One afternoon, Aaron suggested we find skipping rocks in the yard and then go across to the river to throw them in.
An excellent idea!
We're doing tons of awesome things this Summer. Taking trips to the beach, going into Boston, swimming in Walden Pond, picking fruit, swimming in pools, going to the Newport Folk Festival!, going to the movies, visiting friends... Especially when I was working, I wanted to make sure we packed in as much as possible on the weekends. When it came down to it, though, the biggest thing I really wanted to give my boys was the opportunity to be bored. To stare it down and push past it. To see what they could come up with on their own.

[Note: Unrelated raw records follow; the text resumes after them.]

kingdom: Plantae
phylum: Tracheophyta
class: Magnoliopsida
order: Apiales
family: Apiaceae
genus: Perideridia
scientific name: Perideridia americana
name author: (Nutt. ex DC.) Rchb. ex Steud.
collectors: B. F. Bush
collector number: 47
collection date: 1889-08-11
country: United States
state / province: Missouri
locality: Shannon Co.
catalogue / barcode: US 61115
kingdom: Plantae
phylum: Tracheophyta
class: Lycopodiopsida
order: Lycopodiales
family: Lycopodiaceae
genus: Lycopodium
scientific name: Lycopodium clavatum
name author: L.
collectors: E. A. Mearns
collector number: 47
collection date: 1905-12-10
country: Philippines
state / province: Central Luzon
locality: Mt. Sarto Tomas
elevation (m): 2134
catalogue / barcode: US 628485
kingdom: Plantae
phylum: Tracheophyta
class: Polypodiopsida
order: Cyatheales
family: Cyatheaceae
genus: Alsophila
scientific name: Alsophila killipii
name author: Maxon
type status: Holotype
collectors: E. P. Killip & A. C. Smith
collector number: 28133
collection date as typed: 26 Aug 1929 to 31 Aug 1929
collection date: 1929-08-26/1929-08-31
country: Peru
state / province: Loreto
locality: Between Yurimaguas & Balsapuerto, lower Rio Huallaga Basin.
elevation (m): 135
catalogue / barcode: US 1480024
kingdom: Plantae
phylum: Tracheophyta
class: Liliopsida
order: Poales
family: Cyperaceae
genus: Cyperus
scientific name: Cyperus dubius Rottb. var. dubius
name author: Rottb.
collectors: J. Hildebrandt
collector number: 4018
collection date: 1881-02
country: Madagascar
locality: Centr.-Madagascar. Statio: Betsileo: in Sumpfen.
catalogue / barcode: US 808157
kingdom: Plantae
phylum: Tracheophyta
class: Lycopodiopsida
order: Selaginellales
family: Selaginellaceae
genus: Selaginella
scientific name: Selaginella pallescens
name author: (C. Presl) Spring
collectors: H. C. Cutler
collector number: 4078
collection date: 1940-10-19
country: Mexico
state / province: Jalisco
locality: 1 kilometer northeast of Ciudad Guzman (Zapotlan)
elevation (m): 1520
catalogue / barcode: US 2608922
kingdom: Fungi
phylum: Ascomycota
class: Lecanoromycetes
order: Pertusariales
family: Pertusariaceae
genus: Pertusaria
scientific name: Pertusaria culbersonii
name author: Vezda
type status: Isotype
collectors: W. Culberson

You remember it, don't you? Waking up as a kid, with no agenda, and working to figure out what you wanted to do with your day. For me, my favorite activities were picking berries, building forts, and swimming. The first week of this vacation, Aaron asked me every night what we were going to do the following day. He's a kid who is used to having a schedule. I do try to have one thing planned for the day, even if it's just a visit to the playground, but we've otherwise been pretty open. I've watched him adjust to this, tentatively at first, asking me "Mom but what can we do?". I always have answers, and sometimes I'll offer some suggestions. Often he comes up with something by himself anyway. He's been doing a lot of drawing, reading, watching baseball (baseball camps have been at the fields in our backyard), playing with his next-door neighbor friend, building lego creations, and making up tons of unique "games" with his little brother. It's been really fun to see him get comfortable with these wide-open days. They've been flexing their creative muscles and thinking about the way the world works. You would not believe the questions I've gotten in the past few days alone.
In a few weeks, we will leap back into the school routine, but I'm so thankful that we've been able to give them this gift of time.